- [Given data]
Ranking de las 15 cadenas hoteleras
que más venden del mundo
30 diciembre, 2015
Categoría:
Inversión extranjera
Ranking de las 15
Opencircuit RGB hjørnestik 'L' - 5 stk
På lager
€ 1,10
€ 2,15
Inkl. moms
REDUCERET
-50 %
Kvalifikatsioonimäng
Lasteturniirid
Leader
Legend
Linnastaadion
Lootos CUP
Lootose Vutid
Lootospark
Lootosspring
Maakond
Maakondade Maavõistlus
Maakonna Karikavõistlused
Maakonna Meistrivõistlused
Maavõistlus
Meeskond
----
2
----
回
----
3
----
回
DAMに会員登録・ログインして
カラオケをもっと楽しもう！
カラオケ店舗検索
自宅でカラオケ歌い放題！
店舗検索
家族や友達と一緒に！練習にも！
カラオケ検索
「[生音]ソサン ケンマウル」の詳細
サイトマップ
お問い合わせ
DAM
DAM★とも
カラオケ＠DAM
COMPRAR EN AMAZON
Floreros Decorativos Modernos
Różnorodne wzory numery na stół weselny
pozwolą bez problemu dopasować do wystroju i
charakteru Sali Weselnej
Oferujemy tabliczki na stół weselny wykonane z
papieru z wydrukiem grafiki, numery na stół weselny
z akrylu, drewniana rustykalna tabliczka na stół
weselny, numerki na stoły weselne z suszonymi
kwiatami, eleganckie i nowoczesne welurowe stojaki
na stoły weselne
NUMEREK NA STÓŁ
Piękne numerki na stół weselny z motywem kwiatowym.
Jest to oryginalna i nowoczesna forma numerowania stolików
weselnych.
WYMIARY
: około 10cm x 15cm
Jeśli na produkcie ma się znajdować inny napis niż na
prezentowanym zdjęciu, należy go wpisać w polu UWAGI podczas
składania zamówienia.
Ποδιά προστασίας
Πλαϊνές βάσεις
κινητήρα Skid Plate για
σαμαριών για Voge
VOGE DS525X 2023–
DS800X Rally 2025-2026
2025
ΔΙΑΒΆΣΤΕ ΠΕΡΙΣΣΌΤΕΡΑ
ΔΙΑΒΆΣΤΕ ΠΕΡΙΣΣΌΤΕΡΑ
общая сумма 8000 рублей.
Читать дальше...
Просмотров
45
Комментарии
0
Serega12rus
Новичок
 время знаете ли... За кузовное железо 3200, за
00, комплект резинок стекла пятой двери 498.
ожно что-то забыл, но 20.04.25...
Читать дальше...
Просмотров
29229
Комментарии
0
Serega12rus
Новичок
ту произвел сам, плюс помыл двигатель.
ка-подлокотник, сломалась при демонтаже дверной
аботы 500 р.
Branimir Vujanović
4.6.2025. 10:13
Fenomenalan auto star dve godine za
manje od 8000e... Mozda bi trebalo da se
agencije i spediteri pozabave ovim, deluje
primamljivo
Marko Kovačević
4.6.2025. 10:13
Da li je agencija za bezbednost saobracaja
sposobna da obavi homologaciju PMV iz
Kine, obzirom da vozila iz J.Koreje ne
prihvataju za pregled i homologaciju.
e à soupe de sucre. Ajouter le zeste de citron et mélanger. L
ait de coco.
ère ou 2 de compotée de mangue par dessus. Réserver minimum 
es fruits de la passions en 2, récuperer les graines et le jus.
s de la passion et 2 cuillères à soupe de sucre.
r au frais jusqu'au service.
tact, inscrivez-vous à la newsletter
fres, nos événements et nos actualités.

- [Exercise description] Throughout the data above, copy all lines where the word "numery" is found.

- [Solution for this task]
Różnorodne wzory numery na stół weselny
papieru z wydrukiem grafiki, numery na stół weselny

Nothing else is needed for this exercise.